| Passage |
Whole-Genome Sequencing of HD-Affected Families

To increase the resolution of hap.01 to the nucleotide level, we sequenced the whole genomes of 38 members (29 subjects with expanded HTT CAG repeats and nine normal relatives) of four HD-affected families in whom hap.01 segregates with disease. The 29 individuals used for haplotype analysis by examination of trios are shown in Figure 1. We compared polymorphisms in the genome sequences to HapMap data for genetic evidence of the ancestry of these families. As shown in the principal-component-analysis plot (Figure S2), samples from all 38 individuals (black circles) co-localize with HapMap CEU (Utah residents with ancestry from northern and western Europe from the CEPH collection) samples (red circles) and TSI (Toscani in Italia) samples (green circles), indicating that they are of European ancestry. We assessed familial relationships by using the program PLINK²⁰ to calculate PI_HAT values, which represent the proportion of genome sharing, for all possible pairs of HD subjects. All reported familial relationships were consistent with estimated genome sharing. Average intra-family PLINK PI_HAT values (Figure S3, gray cells) ranged from 0.359 to 0.438, where variation reflects differences in family structure. However, average inter-family PLINK PI_HAT values were quite low (Figure S3, white cells), indicating no evidence of close relationships between any of the families.

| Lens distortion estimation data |
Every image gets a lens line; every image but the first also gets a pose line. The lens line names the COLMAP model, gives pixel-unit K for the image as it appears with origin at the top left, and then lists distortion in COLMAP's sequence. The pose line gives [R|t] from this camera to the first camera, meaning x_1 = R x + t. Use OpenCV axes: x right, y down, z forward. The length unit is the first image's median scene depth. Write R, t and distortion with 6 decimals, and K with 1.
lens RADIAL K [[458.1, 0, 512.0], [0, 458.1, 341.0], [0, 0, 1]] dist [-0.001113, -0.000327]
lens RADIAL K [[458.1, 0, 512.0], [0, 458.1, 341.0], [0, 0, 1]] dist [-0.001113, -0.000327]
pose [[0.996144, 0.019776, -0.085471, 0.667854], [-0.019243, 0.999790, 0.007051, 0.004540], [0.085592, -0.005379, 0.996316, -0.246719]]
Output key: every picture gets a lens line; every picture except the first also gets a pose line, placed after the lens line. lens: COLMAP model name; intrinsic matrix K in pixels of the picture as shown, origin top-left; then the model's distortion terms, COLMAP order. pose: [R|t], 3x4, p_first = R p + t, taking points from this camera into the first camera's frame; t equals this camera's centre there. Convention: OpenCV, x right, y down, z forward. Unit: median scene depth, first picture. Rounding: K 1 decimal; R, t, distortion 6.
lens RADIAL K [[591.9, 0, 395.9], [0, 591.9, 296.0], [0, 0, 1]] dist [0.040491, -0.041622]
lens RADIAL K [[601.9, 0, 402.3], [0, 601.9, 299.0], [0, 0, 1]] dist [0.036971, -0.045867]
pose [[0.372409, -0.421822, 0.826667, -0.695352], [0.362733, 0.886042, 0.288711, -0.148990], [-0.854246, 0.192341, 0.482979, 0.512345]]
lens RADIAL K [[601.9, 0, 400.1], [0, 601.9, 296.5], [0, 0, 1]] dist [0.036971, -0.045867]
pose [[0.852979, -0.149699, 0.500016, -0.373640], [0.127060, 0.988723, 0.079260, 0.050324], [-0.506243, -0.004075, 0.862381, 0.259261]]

| Work instructions |
1: For each statement below, indicate whether it agrees with the passage on whole-genome sequencing of HD-affected families, answering yes or no and quoting the words of the passage that decide it.
(a) Nine of the 38 sequenced family members were normal relatives.
(b) Average intra-family PLINK PI_HAT values were above 0.5.
(c) Inter-family PLINK PI_HAT values pointed to a close relationship between two of the families.
2: Write the next portion of the passage on whole-genome sequencing of HD-affected families, picking up after its final sentence.
These records have no connection to the passage on whole-genome sequencing of HD-affected families.

| Answers by item number |
1:
(a) Yes: "38 members (29 subjects with expanded HTT CAG repeats and nine normal relatives)"
(b) No: "ranged from 0.359 to 0.438"
(c) No: "indicating no evidence of close relationships between any of the families"

2:
A Shared Ancestral HTT Haplotype

We next selected the 189,280 bp DNA sequence spanning HTT (chr4: 3,066,408–3,255,687) for phasing in father-mother-child trios to determine haplotypes at base-pair resolution. Across the four families, it was possible to assess 16 unique trios (Figure 1). We performed data preprocessing and haplotype phasing (see Material and Methods) separately for each trio and then merged phased haplotypes for all trios within a given family to finalize a family-specific HD chromosome haplotype. For any given trio, a small number of bases could not be phased because of missing reads, Mendelian errors, or heterozygosity of all three members. A small number of called variants also appeared inconsistent between members of the same family, as shown in Figure S4. Inconsistent sites were contributed by (1) partially missing genotypes in the trio data for phasing, (2) heterozygous genotypes in both parents and a partially missing genotype in a child, (3) sequencing errors, or (4) possible somatic mutations. Overall, we were able to generate a confidently phased HD haplotype that encompassed at least 98.5% of the bases in the region in each of these four families (Table 1).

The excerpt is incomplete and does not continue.